:: Ítems proporcionados ::

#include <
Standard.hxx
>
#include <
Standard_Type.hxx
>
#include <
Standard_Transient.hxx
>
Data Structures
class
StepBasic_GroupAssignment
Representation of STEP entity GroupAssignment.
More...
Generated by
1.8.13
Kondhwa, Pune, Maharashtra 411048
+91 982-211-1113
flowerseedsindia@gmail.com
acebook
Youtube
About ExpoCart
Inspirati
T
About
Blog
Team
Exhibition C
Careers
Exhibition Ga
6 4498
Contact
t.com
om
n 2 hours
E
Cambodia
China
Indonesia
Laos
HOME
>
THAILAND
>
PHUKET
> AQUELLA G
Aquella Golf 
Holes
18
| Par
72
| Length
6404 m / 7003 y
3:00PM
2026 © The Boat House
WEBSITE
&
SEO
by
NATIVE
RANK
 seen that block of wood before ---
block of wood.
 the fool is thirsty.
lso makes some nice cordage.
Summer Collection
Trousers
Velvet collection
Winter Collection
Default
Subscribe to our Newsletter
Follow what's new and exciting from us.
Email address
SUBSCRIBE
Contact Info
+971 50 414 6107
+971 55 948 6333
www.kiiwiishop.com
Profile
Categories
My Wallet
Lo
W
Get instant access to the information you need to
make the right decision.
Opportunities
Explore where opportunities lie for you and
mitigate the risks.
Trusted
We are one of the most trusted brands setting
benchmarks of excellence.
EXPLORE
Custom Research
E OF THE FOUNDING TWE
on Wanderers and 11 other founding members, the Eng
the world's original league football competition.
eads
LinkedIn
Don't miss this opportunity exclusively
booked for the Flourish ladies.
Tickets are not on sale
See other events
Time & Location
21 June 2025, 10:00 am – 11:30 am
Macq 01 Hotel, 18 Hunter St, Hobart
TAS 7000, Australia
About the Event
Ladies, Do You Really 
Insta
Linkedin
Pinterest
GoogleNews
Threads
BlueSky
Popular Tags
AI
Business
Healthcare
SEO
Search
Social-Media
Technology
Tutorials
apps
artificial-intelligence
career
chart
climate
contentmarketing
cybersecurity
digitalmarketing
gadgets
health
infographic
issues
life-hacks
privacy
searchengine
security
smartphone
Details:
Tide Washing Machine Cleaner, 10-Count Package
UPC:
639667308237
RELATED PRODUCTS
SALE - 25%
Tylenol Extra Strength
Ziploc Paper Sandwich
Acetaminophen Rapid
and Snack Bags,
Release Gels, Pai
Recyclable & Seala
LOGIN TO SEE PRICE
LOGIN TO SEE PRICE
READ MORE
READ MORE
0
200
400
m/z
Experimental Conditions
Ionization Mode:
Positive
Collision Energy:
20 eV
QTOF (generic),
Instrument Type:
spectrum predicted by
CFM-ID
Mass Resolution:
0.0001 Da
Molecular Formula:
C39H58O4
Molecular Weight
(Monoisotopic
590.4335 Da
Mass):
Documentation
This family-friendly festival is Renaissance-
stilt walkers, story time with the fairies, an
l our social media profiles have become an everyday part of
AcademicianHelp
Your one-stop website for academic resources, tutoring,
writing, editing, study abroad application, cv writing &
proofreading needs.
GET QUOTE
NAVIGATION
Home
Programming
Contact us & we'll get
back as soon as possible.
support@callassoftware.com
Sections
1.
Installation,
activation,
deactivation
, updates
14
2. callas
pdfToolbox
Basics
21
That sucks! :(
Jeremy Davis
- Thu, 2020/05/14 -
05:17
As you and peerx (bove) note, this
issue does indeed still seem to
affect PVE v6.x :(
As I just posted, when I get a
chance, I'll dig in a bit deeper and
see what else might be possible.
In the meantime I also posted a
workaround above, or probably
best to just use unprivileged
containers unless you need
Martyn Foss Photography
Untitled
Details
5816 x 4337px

:::

**Tarea a realizar**
Edita los ítems desde el comienzo hasta la línea con "Kondhwa, Pune, Maharashtra 411048", incluida, reemplazando "Data Structures" por "Estructuras de datos" y dejando todo lo demás igual.

**Respuesta escrita**
#include <
Standard.hxx
>
#include <
Standard_Type.hxx
>
#include <
Standard_Transient.hxx
>
Estructuras de datos
class
StepBasic_GroupAssignment
Representation of STEP entity GroupAssignment.
More...
Generated by
1.8.13
Kondhwa, Pune, Maharashtra 411048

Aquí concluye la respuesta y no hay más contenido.